Lutter contre la désinformation un élève à la fois
À l’école secondaire de Rochebelle, à Québec, tous les élèves suivent un cours d’éducation aux médias numériques, une exception dans le réseau scolaire québécois


Daphnée Dion-Viens
À l’école secondaire de Rochebelle, à Québec, tous les ados suivent un cours d’éducation aux médias numériques, une formule peu répandue dans le réseau scolaire qui permet de lutter contre la désinformation, un élève à la fois.
Sur l’écran situé devant sa classe, l’enseignant Simon Duguay projette de nouvelles vidéos virales présentant des «challenges impossibles», comme boire de l’essence ou s’immerger dans du ciment liquide jusqu’à ce qu’il durcisse.
Rapidement, les réactions des élèves fusent. «C’est un peu con», lance un élève. «C’est dangereusement stupide», ajoute une autre.
Après quelques commentaires semblables, une autre main se lève. «C’est probablement de l’intelligence artificielle», affirme une adolescente.
En effet. Jusqu’à tout récemment, créer une vidéo semblable de bonne qualité nécessitait d’avoir recours à quatre types différents d’intelligence artificielle (IA), explique Simon Duguay. Or une nouvelle IA vient d’être développée, qui combine tous ces outils, ce qui rend les vidéos truquées encore plus faciles à créer, indique-t-il, avant de questionner ses élèves sur les impacts de cette technologie.
Lors de notre passage en classe cette semaine, Simon Duguay a aussi demandé à ses élèves de valider des informations produites par Google AI Overview, désormais intégrée au populaire moteur de recherche.
Obligatoire pour tous
Dans cette école secondaire de Sainte-Foy, un cours d’éducation aux médias numériques est offert à tous les élèves depuis 2018, en première ou troisième secondaire selon les programmes, à raison d'une période par semaine environ (deux périodes par cycle de neuf jours).
Des notions en lien avec l’intelligence artificielle et la fiabilité de l’information ont été ajoutées récemment, en plus des contenus sur l’utilisation saine des réseaux sociaux, le harcèlement en ligne, la cybersécurité ou la publicité ciblée notamment.
Or un tel cours représente l’exception plutôt que la règle dans les écoles québécoises.
Depuis l’automne, des notions concernant la fiabilité des sources et l’intelligence artificielle sont toutefois enseignées à tous dans le nouveau cours de Culture et citoyenneté québécoise (CCQ), en plus de notions plus larges liées au numérique (voir détails plus bas).
Il ne s’agit toutefois que de quelques heures pendant toute l’année scolaire.
Un bon premier pas
«Le cours de CCQ est un bon premier pas, ça va vraiment dans la bonne direction, mais ça va prendre un effort collectif plus large pour qu’on ait une plus grande littératie numérique chez nos jeunes», affirme Simon Duguay.

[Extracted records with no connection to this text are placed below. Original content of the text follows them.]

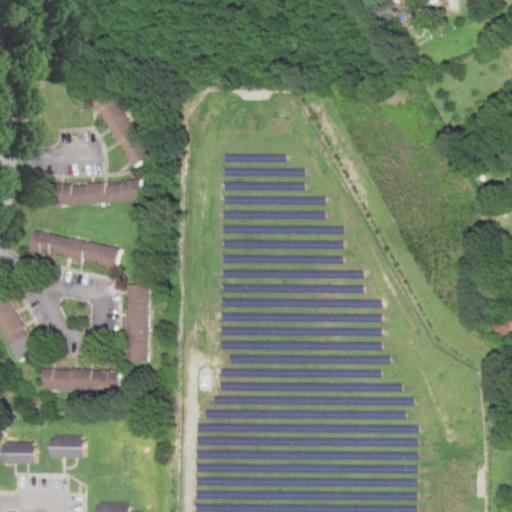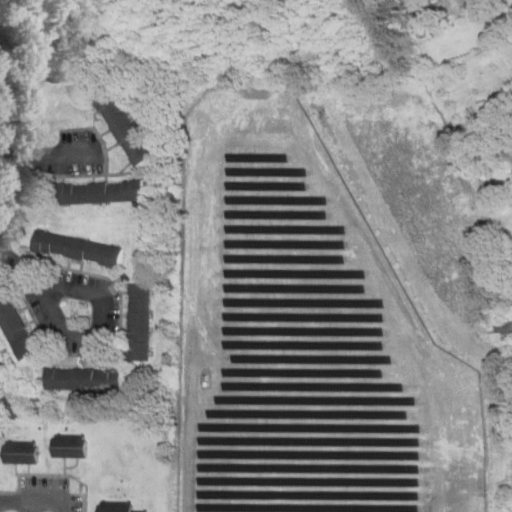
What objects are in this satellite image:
building: (123, 127)
building: (125, 128)
road: (49, 155)
road: (1, 157)
road: (2, 170)
building: (99, 190)
building: (99, 192)
building: (75, 247)
building: (78, 249)
building: (138, 320)
building: (141, 321)
building: (503, 324)
building: (15, 325)
building: (13, 326)
road: (75, 330)
building: (82, 378)
building: (85, 379)
building: (68, 444)
building: (71, 446)
building: (19, 451)
building: (21, 452)
road: (31, 497)
building: (115, 506)
road: (41, 507)
building: (117, 507)
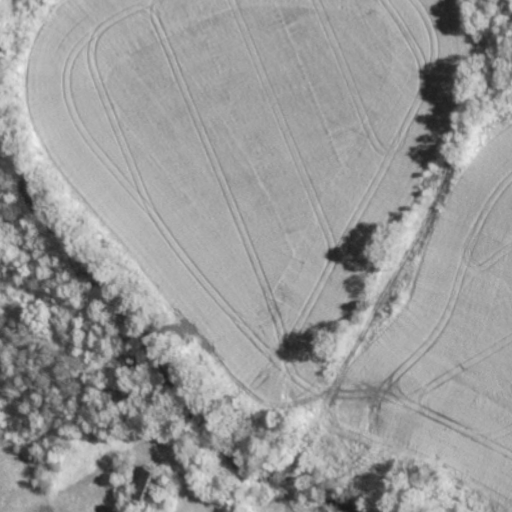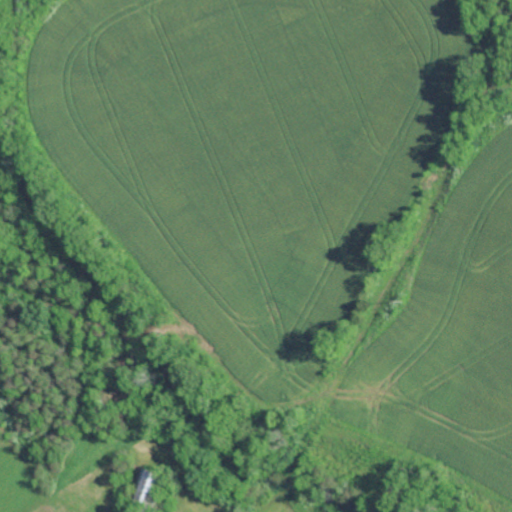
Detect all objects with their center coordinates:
building: (148, 482)
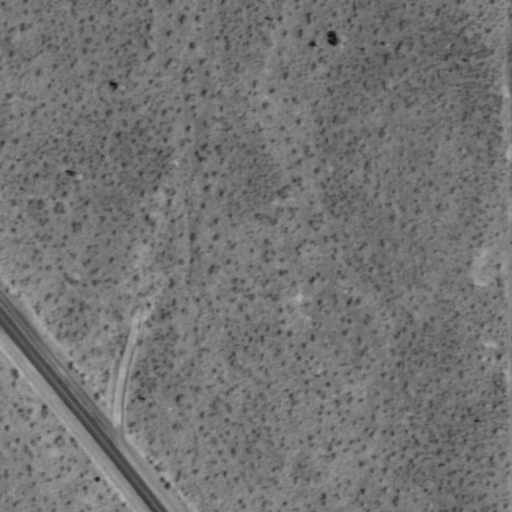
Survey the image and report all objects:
road: (74, 410)
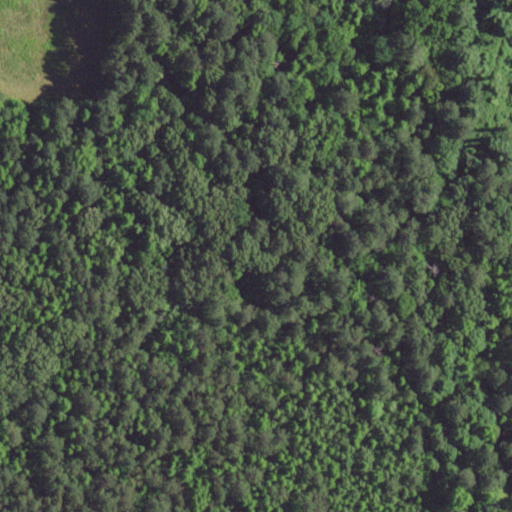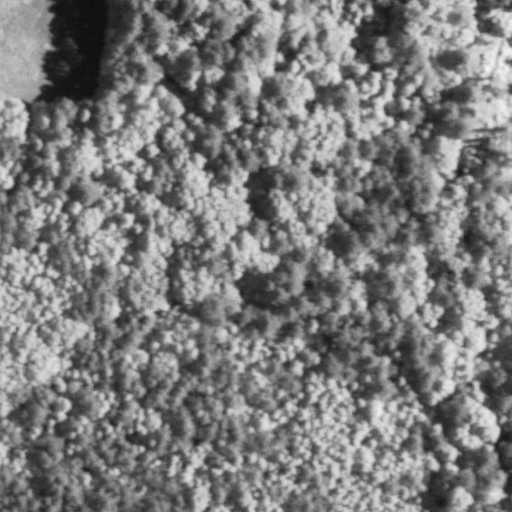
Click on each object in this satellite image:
park: (453, 254)
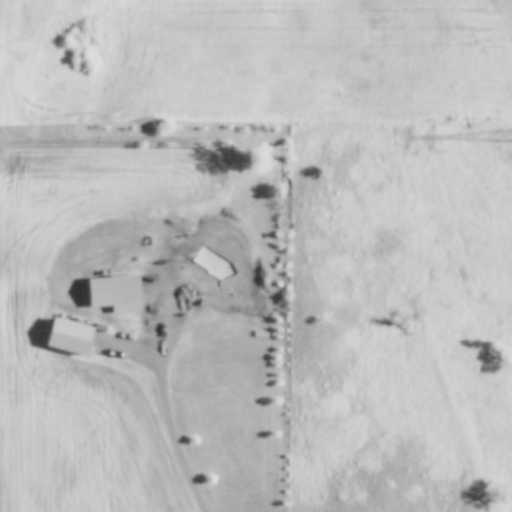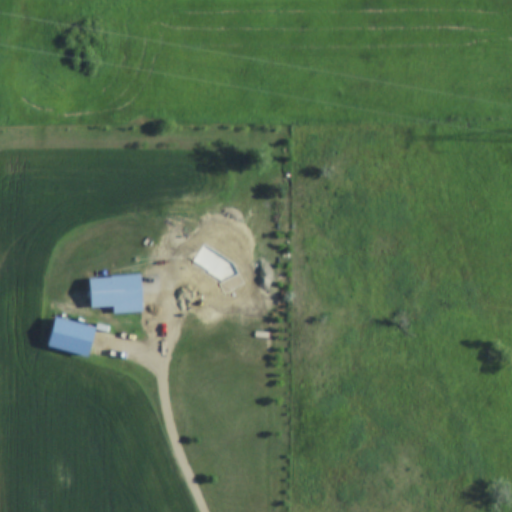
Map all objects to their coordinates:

Cet avis est partagé par des experts qui réclament plus d’éducation numérique dans les écoles, tout comme la commission spéciale sur les écrans qui recommande de faire davantage de sensibilisation auprès des jeunes dans son rapport final dévoilé jeudi.
«C’est sûr que je vais prêcher pour ma paroisse et dire que toutes les écoles devraient avoir un cours obligatoire d’éducation aux médias. Mais il y a autre chose qui peut aussi se faire», ajoute M. Duguay.
Des profs de français ou d’histoire peuvent très bien prendre dix minutes en classe pour faire un exercice de validation d’informations générées par l’IA avec leurs élèves, en adaptant le contenu à la matière enseignée.
«Juste faire ça de plus, ça pourrait avoir un impact encore plus grand, en plus du cours de Culture et citoyenneté québécoise», affirme l’enseignant.
Éducation numérique à l’école
Contenus obligatoires enseignés dans le cours de Culture et citoyenneté québécoise
Primaire
Troisième année: fiabilité des sources
Quatrième année: médias d’information et médias sociaux
Cinquième année: fonctions, expériences et usages variés du numérique
Sixième année: représentation de soi et sociabilité en ligne
Secondaire*
Première secondaire: identité et socialisation via les plateformes en ligne, les médias traditionnels et numériques
Deuxième secondaire: agir sexuel en contexte numérique, effet du numérique sur la démocratie
Quatrième secondaire: hostilité en ligne, authenticité et expression numérique de la sexualité, intelligence artificielle, protection des renseignements personnels, cyberdépendance
Cinquième secondaire: rôle du numérique dans l’intégration et les mobilisations sociales
*Le cours de Culture et citoyenneté québécoise n’est pas donné en troisième secondaire.